Moving Mesh Methodology and Handling of the Geometrical Data

The advantage of the acquisition technique with the iE33 Philips ultrasound scanner is the possibility of patient-friendly and time-discrete imaging of a cardiac cycle. Real-time 3D echocardiography is a non-invasive and reliable technique that can be used at the bedside. Disadvantages of this imaging technique (related to its application in CFD simulations with a moving mesh methodology) are on the one hand the quality of the outer mesh for the geometric form. During ventricular contraction, the triangular mesh, which is constant for all time steps, causes strong deformations of the individual cells. This can lead to distorted cell nodes or illogical shapes. Manual editing of the geometry outer surface allows to obtain feasible mesh models for numerical analysis, but is time-consuming. On the other hand, the lack of proper resolution of the atrioventricular and aortic valve shows up a second disadvantage. Here additional data with e.g. transesophageal echocardiography might be an imaging modality for good resolution of the valve.

Limitations and Outlook

Regarding this study, one of the most critical limitations was the lack of geometric information about the valvular morphology. For the data used in this study, the field of view was limited for the transthoracic ultrasound images, and the focus of the currently used software was on volumetry. The dynamics of the valve and the geometry of the atrium affect the specific properties of the inflow jet.30 To reduce inaccuracies in the spatial description of the motion due to the low time resolution of the data, the position parameters were primarily integrated over the total ventricular volume and cardiac cycles.
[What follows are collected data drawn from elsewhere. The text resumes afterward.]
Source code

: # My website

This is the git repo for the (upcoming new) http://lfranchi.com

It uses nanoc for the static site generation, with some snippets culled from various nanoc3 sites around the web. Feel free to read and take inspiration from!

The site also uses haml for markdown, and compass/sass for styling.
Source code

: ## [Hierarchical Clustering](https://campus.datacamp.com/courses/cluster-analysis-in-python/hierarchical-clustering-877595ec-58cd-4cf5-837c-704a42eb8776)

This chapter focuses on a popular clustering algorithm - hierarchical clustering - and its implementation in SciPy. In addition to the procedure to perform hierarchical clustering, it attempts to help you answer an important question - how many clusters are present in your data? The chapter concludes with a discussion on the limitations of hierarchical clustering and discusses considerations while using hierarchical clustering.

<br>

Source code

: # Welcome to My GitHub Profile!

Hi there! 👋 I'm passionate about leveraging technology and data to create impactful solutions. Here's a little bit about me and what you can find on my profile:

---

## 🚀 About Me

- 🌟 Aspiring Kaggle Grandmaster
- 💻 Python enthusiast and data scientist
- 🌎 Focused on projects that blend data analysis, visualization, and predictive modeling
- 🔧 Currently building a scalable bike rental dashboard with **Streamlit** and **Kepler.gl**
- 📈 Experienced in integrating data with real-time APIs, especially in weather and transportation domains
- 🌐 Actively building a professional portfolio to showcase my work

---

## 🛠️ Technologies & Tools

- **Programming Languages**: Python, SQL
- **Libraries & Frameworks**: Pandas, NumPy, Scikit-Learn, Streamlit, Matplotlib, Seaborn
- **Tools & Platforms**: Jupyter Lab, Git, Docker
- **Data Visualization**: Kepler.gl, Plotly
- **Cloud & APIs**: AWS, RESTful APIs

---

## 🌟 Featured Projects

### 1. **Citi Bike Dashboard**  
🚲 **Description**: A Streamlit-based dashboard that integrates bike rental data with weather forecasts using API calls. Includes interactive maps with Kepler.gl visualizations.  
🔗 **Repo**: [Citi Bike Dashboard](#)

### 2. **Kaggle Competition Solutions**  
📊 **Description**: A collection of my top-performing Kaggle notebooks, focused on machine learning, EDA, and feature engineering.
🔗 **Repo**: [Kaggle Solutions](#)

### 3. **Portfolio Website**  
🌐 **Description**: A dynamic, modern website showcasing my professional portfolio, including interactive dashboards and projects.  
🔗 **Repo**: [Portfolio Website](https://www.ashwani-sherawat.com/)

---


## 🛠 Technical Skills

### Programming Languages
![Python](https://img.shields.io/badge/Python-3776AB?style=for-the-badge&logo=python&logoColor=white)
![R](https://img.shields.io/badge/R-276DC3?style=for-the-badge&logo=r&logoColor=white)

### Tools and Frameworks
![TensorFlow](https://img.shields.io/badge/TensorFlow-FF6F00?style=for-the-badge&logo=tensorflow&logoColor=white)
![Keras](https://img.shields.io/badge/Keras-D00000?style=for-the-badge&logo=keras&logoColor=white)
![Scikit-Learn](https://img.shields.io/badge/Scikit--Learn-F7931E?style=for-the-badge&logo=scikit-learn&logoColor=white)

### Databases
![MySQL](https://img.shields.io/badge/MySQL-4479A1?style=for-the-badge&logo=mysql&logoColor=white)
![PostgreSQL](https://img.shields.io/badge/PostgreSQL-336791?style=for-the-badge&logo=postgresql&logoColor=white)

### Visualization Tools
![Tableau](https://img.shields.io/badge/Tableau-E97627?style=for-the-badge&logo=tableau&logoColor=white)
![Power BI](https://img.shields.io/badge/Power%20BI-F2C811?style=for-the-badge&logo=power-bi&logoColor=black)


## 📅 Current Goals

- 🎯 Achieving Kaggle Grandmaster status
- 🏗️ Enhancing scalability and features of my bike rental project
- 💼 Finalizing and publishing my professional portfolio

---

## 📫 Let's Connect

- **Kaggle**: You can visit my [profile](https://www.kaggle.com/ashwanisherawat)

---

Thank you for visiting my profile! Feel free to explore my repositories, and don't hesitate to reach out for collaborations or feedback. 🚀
Another challenge in the evaluation of univenticular hearts is the inhomogeneous Fontan patient population. The complexity of the pathology and the surgical history of these patients is often highly individualized. Because of this limitation, we have focused only on the anatomy of singular right ventricles in this study for the time being.

Despite the small number of analyzed patients, the results already show significant differences for washout, TKE and VFT.
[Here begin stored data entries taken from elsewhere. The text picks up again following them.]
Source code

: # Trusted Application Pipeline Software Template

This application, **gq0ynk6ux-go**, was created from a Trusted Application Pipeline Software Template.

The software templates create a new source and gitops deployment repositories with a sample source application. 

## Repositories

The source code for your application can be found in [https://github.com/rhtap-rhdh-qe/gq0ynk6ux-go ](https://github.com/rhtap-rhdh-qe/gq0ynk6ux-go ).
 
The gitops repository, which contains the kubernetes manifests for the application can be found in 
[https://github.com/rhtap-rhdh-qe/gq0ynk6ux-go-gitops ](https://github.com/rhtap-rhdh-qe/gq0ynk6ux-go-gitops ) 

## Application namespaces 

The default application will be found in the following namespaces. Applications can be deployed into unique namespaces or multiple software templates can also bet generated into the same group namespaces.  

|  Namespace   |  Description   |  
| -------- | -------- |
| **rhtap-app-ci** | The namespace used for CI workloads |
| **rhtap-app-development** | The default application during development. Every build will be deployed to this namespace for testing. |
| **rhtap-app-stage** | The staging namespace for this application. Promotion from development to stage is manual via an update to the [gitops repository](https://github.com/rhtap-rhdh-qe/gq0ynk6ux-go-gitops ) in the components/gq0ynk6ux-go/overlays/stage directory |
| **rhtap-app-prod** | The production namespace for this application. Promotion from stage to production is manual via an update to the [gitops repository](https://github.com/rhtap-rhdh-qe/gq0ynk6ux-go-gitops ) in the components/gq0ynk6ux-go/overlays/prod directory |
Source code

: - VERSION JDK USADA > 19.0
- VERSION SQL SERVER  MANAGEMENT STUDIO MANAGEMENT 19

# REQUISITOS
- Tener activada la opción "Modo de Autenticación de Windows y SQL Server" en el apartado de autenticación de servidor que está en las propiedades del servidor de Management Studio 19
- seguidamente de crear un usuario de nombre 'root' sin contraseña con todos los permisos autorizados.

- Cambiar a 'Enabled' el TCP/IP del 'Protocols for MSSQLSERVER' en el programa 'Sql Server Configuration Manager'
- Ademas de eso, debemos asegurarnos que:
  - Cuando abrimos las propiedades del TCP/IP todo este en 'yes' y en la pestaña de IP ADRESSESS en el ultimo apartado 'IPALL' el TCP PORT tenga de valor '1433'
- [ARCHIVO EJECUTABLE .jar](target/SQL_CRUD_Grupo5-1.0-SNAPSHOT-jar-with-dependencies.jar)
Further work should focus on evaluating and comparing a higher number of subjects with univentricular hearts and healthy hearts including additional information about valvular structure. The complex patient history of Fontan patients and the related anatomical conditions must always be kept in mind. To improve the usability of the acquired real-time 3D echocardiography images, methods for better mesh processing should be elaborated. Furthermore, it is important to integrate a directed flow into the simulation model, preferably under integration of heart valves. Subsequently, the simulation models require validation. This could be done in the form of a suitable PIV study or in vivo flow imaging such as 4D MRI.

Conclusion

This study has shown significant differences in intraventricular flow between healthy subjects and Fontan subjects using real-time 3D echocardiography based CFD simulations. Weak vortex formation during diastole was characteristic for the examined SRV subjects. This observation was also evident in the significantly lower TKE and in the weaker washout. Numerical flow analysis presented additional parameters for the interpretation of cardiac performance besides the clinically obtained value of EF.
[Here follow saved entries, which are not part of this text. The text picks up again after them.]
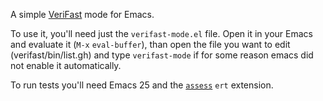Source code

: A simple [VeriFast](https://github.com/verifast/verifast) mode for Emacs.

To use it, you'll need just the `verifast-mode.el` file. Open it in your Emacs and evaluate it (`M-x` `eval-buffer`), than open the file you want to edit (verifast/bin/list.gh) and type `verifast-mode` if for some reason emacs did not enable it automatically.

To run tests you'll need Emacs 25 and the [`assess`](https://github.com/phillord/assess) `ert` extension.
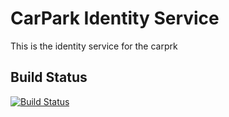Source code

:# CarPark Identity Service

This is the identity service for the carprk

## Build Status
[![Build Status](https://cloud.drone.io/api/badges/carprks/identity/status.svg)](https://cloud.drone.io/carprks/identity)


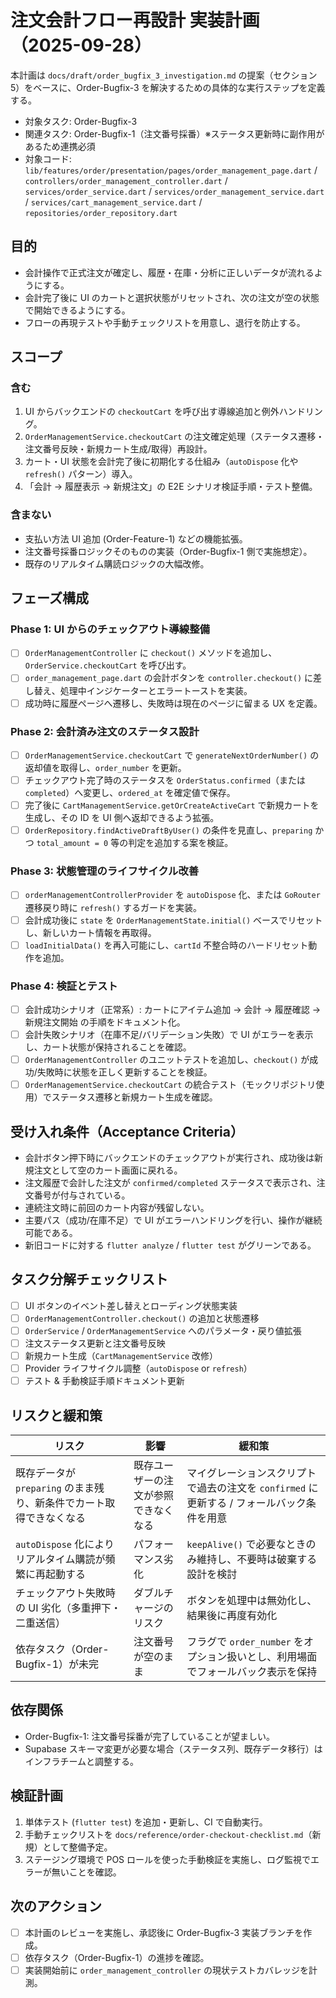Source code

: # 注文会計フロー再設計 実装計画（2025-09-28）

本計画は `docs/draft/order_bugfix_3_investigation.md` の提案（セクション5）をベースに、Order-Bugfix-3 を解決するための具体的な実行ステップを定義する。

- 対象タスク: Order-Bugfix-3
- 関連タスク: Order-Bugfix-1（注文番号採番）※ステータス更新時に副作用があるため連携必須
- 対象コード: `lib/features/order/presentation/pages/order_management_page.dart` / `controllers/order_management_controller.dart` / `services/order_service.dart` / `services/order_management_service.dart` / `services/cart_management_service.dart` / `repositories/order_repository.dart`

## 目的

- 会計操作で正式注文が確定し、履歴・在庫・分析に正しいデータが流れるようにする。
- 会計完了後に UI のカートと選択状態がリセットされ、次の注文が空の状態で開始できるようにする。
- フローの再現テストや手動チェックリストを用意し、退行を防止する。

## スコープ

### 含む

1. UI からバックエンドの `checkoutCart` を呼び出す導線追加と例外ハンドリング。
2. `OrderManagementService.checkoutCart` の注文確定処理（ステータス遷移・注文番号反映・新規カート生成/取得）再設計。
3. カート・UI 状態を会計完了後に初期化する仕組み（`autoDispose` 化や `refresh()` パターン）導入。
4. 「会計 → 履歴表示 → 新規注文」の E2E シナリオ検証手順・テスト整備。

### 含まない

- 支払い方法 UI 追加 (Order-Feature-1) などの機能拡張。
- 注文番号採番ロジックそのものの実装（Order-Bugfix-1 側で実施想定）。
- 既存のリアルタイム購読ロジックの大幅改修。

## フェーズ構成

### Phase 1: UI からのチェックアウト導線整備

- [ ] `OrderManagementController` に `checkout()` メソッドを追加し、`OrderService.checkoutCart` を呼び出す。
- [ ] `order_management_page.dart` の会計ボタンを `controller.checkout()` に差し替え、処理中インジケーターとエラートーストを実装。
- [ ] 成功時に履歴ページへ遷移し、失敗時は現在のページに留まる UX を定義。

### Phase 2: 会計済み注文のステータス設計

- [ ] `OrderManagementService.checkoutCart` で `generateNextOrderNumber()` の返却値を取得し、`order_number` を更新。
- [ ] チェックアウト完了時のステータスを `OrderStatus.confirmed`（または `completed`）へ変更し、`ordered_at` を確定値で保存。
- [ ] 完了後に `CartManagementService.getOrCreateActiveCart` で新規カートを生成し、その ID を UI 側へ返却できるよう拡張。
- [ ] `OrderRepository.findActiveDraftByUser()` の条件を見直し、`preparing` かつ `total_amount = 0` 等の判定を追加する案を検証。

### Phase 3: 状態管理のライフサイクル改善

- [ ] `orderManagementControllerProvider` を `autoDispose` 化、または `GoRouter` 遷移戻り時に `refresh()` するガードを実装。
- [ ] 会計成功後に `state` を `OrderManagementState.initial()` ベースでリセットし、新しいカート情報を再取得。
- [ ] `loadInitialData()` を再入可能にし、`cartId` 不整合時のハードリセット動作を追加。

### Phase 4: 検証とテスト

- [ ] 会計成功シナリオ（正常系）: カートにアイテム追加 → 会計 → 履歴確認 → 新規注文開始 の手順をドキュメント化。
- [ ] 会計失敗シナリオ（在庫不足/バリデーション失敗）で UI がエラーを表示し、カート状態が保持されることを確認。
- [ ] `OrderManagementController` のユニットテストを追加し、`checkout()` が成功/失敗時に状態を正しく更新することを検証。
- [ ] `OrderManagementService.checkoutCart` の統合テスト（モックリポジトリ使用）でステータス遷移と新規カート生成を確認。

## 受け入れ条件（Acceptance Criteria）

- 会計ボタン押下時にバックエンドのチェックアウトが実行され、成功後は新規注文として空のカート画面に戻れる。
- 注文履歴で会計した注文が `confirmed/completed` ステータスで表示され、注文番号が付与されている。
- 連続注文時に前回のカート内容が残留しない。
- 主要パス（成功/在庫不足）で UI がエラーハンドリングを行い、操作が継続可能である。
- 新旧コードに対する `flutter analyze` / `flutter test` がグリーンである。

## タスク分解チェックリスト

- [ ] UI ボタンのイベント差し替えとローディング状態実装
- [ ] `OrderManagementController.checkout()` の追加と状態遷移
- [ ] `OrderService` / `OrderManagementService` へのパラメータ・戻り値拡張
- [ ] 注文ステータス更新と注文番号反映
- [ ] 新規カート生成（`CartManagementService` 改修）
- [ ] Provider ライフサイクル調整（`autoDispose` or `refresh`）
- [ ] テスト & 手動検証手順ドキュメント更新

## リスクと緩和策

| リスク | 影響 | 緩和策 |
| --- | --- | --- |
| 既存データが `preparing` のまま残り、新条件でカート取得できなくなる | 既存ユーザーの注文が参照できなくなる | マイグレーションスクリプトで過去の注文を `confirmed` に更新する / フォールバック条件を用意 |
| `autoDispose` 化によりリアルタイム購読が頻繁に再起動する | パフォーマンス劣化 | `keepAlive()` で必要なときのみ維持し、不要時は破棄する設計を検討 |
| チェックアウト失敗時の UI 劣化（多重押下・二重送信） | ダブルチャージのリスク | ボタンを処理中は無効化し、結果後に再度有効化 |
| 依存タスク（Order-Bugfix-1）が未完 | 注文番号が空のまま | フラグで `order_number` をオプション扱いとし、利用場面でフォールバック表示を保持 |

## 依存関係

- Order-Bugfix-1: 注文番号採番が完了していることが望ましい。
- Supabase スキーマ変更が必要な場合（ステータス列、既存データ移行）はインフラチームと調整する。

## 検証計画

1. 単体テスト (`flutter test`) を追加・更新し、CI で自動実行。
2. 手動チェックリストを `docs/reference/order-checkout-checklist.md`（新規）として整備予定。
3. ステージング環境で POS ロールを使った手動検証を実施し、ログ監視でエラーが無いことを確認。

## 次のアクション

- [ ] 本計画のレビューを実施し、承認後に Order-Bugfix-3 実装ブランチを作成。
- [ ] 依存タスク（Order-Bugfix-1）の進捗を確認。
- [ ] 実装開始前に `order_management_controller` の現状テストカバレッジを計測。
The studied SRV subjects had an average EF of 46%. Considering the SRV as a systemic ventricle analogous to the healthy LV, this EF suggests a mildly abnormal performance. However, the numerical flow analyses of VFT, TKE, and washout demonstrated strongly deteriorated cardiac performance. While EF is a pure volume measure, numerical analysis provided additional information on blood flow within the ventricle. By expanding the number of analyzed ventricles, these relations should be further investigated.